Immagino che molti si saranno chiesti che fine aveva fatto La Lontra sulle Acque di Lombardia: eccola quà!
Questi sono gli itinerari storici di KayakLombardia, ai quali aggiungerò mano a mano tutte le amenità che le
nuove tecnologie consentono.
Buone pagaiate!!!
La Grotta Azzurra dei Bulgari
Una grotta sull'acqua, costa verde e boscosa con rive rocciose, profondi canaloni, sole stupendo e... un tivano forte e teso per il rientro!!!
Un' uggiosa domenica pomeriggio dello scorso autunno abbiano percorso in auto tutta la SS583 che da Como porta a Bellagio. Ci ha incuriosito il fatto che la strada sia sempre alta sopra la costa, che si abbassi solamente in pochi punti tra i quali Lezzeno e la presenza sulla cartina (Kompass nr.91 "Lago di Como, lago di Lugano") dell'indicazione della Grotta Azzurra dei Bulgari.
Il nostro percorso inizia da S.Giovanni, località sulla SS583 a pochi km da Bellagio. Il piazzale della chiesa con il relativo parcheggio a ridosso del porticciolo turistico dal quale ci si può imbarcare direttamente o da una spiaggetta alla destra di esso. Poco all'interno si trova il Ristorante Mella che, sebbene non ci siamo ancora stati, ha un aspetto invitante. Ci dirigiamo a sud, costeggiamo i giardini di Villa Trotti e Villa Orlando. Dopo una prima punta la costa diventa disabitata. Rimanendo vicino alla costa è divertente individuare le postazioni dei pescatori con i sentieri che scendono dalla strada. Poco prima di una una seconda punta poco accennata incontriamo il Ponte del Diavolo, dove una profonda valle arriva fino al lago. Oltre la punta compaiono la Villa Lucertola e delle pareti a picco sull'acqua. A mezz'altezza sulle rocce si nota una passeggiata ed una cappella votiva: purtroppo fa parte della proprietà della villa. Proseguiamo ancora e finalmente arriviamo alla grotta: la sua dimensione varia secondo il livello del lago. Profonda circa 6/7 metri, larga una decina ed alta 2 si entra agevolmente con il kayak e si gira all'interno di essa. Noi ci siamo arrivati nel primo pomeriggio e con il lago già un po’ mosso ma il gioco di trasparenze visto dall’interno è molto interessante. Lasciata la grotta, poco oltre si nota lo sbocco di un torrente (forse una risalita potrebbe rivelare belle sorprese). Proseguiamo lungo una costa omogeneamente verde e rocciosa fino a Lezzeno. Lasciata una vecchia fornace ristrutturata si incontra il Crotto dei Pescatori, quindi una serie di case prospicenti la riva sino al centro del paese.

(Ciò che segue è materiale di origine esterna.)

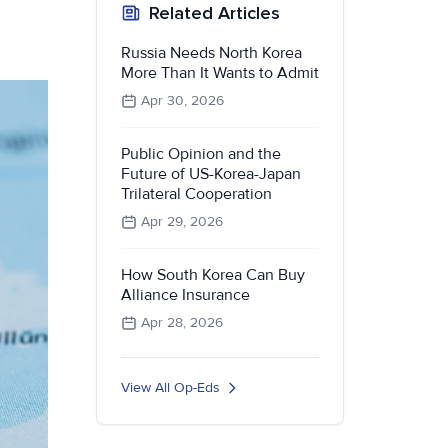
Related Articles
Russia Needs North Korea
More Than It Wants to Admit
Apr 30, 2026
Public Opinion and the
Future of US-Korea-Japan
Trilateral Cooperation
Apr 29, 2026
How South Korea Can Buy
Alliance Insurance
Apr 28, 2026
View All Op-Eds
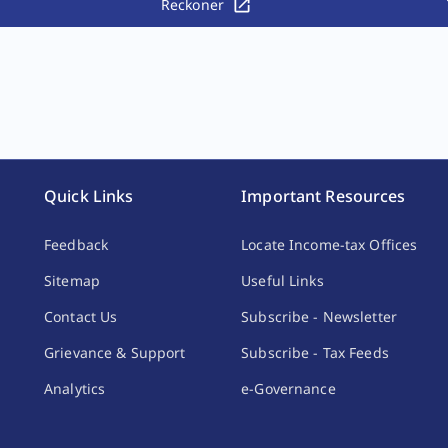
Reckoner
Quick Links
Important Resources
Feedback
Locate Income-tax Offices
Sitemap
Useful Links
Contact Us
Subscribe - Newsletter
Grievance & Support
Subscribe - Tax Feeds
Analytics
e-Governance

E’ a questo punto che ci rendiamo conto del vento sentendo la sua forza piuttosto consistente contro la seppure esigua area della pagaia.
Abbiamo percorso circa 5,5 km (lo so, lo so che ci si esprime in miglia: chiedo venia)ed il ritorno controvento non è stato di tutto riposo. Comunque saltare sulle onde con il conforto del sole brillante e dell’acqua tiepida è stato uno spasso!!! Ritornati al punto di partenza, con un ultimo guizzo di vitalità si possono percorrere ancora 300 mt per arrivare in località Loppia, oltrepassare il torrente Perlo e approdare su una spiaggetta lussuosamente corredata di baretto: consigliamo il classico panino con il salame!!!